M is for Marginalia

“Marginalia”, or marginal notes, are marks made in the margins of books. In particular, researchers have become increasingly interested in the marks made by previous owners of a book. Whether these appear as comments, abbreviations, glosses, scribbles, symbols, or doodles, these marks offer an opportunity to better understand the different ways in which individuals have interacted with the book through the course of its life. The passages a reader has chosen to mark can reveal much about the concerns of that individual, and the ways in which they read, as well as about the social, political and religious circumstances in which they lived.

As a leading scholar on Renaissance marginalia, Bill Sherman, has written:
“Readers’ marks are better at providing examples (and still better at providing counterexamples) than general rules; but if we cast our net widely they can reveal both large-scale patterns of use and extraordinary encounters of individuals and their books. The former can correct some of our most deep-seated assumptions about reading and readers…” (Used books, p. xvi).
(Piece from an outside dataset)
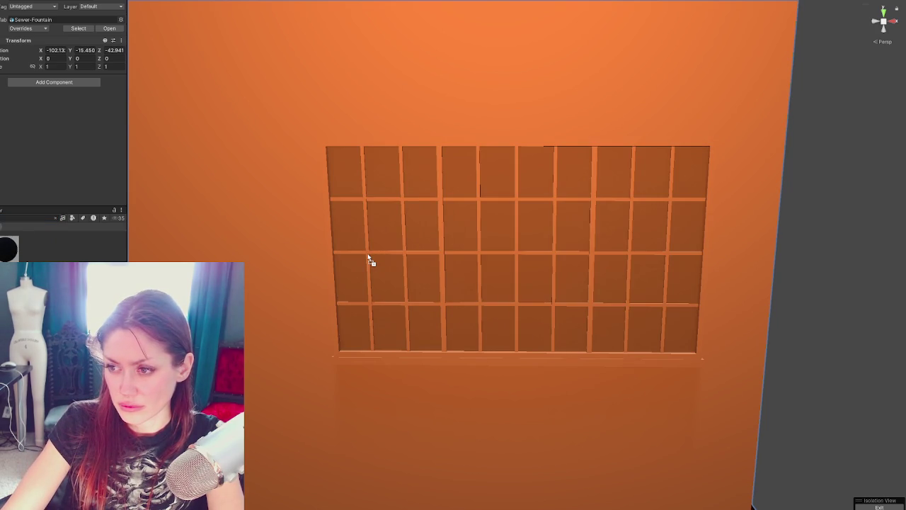
drag(368, 256, 369, 257)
Pictoral marginalia in one of our incunables – Higden’s “Polychronicon”, printed by Caxton in 1482. This book boasts the ownership marks of five different former owners (SPEC Inc CSJ D3).

Sherman’s own study of over 1000 books from the first two centuries of printing has helped to shed light on the ways in which many Renaissance readers used writing – or even drawing – in the margins as a means to aid the memory. For these readers, reading was very much intended to be purposeful, equipping a reader for success in  work and in society. Today we might feel we can rely upon near constant access to the internet to provide us with information at the point of need, but for previous generations it was important that readers were able to memorise, or quickly access the information learnt through reading. Engaging the hand in note-taking, or drawing, is thought to have helped to help concentrate the mind and strengthen the learning process, enabling readers to commit passages to memory, as well as ensuring the most important passages could be quickly returned to when needed.
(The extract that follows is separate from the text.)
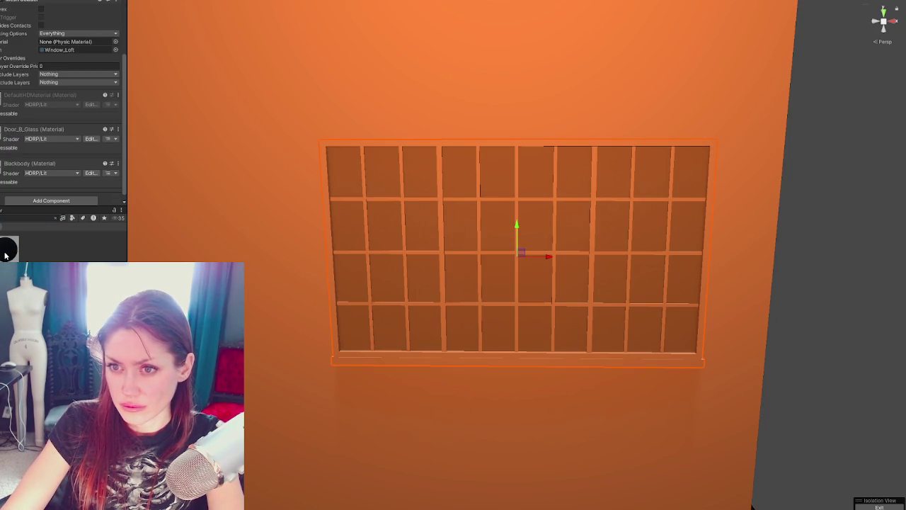
drag(13, 256, 383, 360)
Renaissance readers often employed a range of symbols to help categorise and arrange the texts they read. One of the most frequently recurring of these is the pointing hand, or “manicule”.

Marginal notes can also be used to comment upon, criticise or explain the main text, and as such offer a means by which to trace the reception of specific works and ideas. In a recent Bonnier Lecture given at the University of Liverpool, Professor John O’Brien of Durham University showed how attending to the marginalia left by ‘ordinary’ early modern readers of Montaigne’s Essais, led to unexpected deductions about the ways in which they interpreted Montaigne, and the passages they found to be of most interest. As he noted, these findings can, in turn, help to us to see more current perspective (and its attendant biases) in a new light.

This 1687 copy of the works of Lucian of Samosata contains commentary and cross-references in the margins in more than one language, in a rather neat contemporary hand (SPEC Y68.2.44).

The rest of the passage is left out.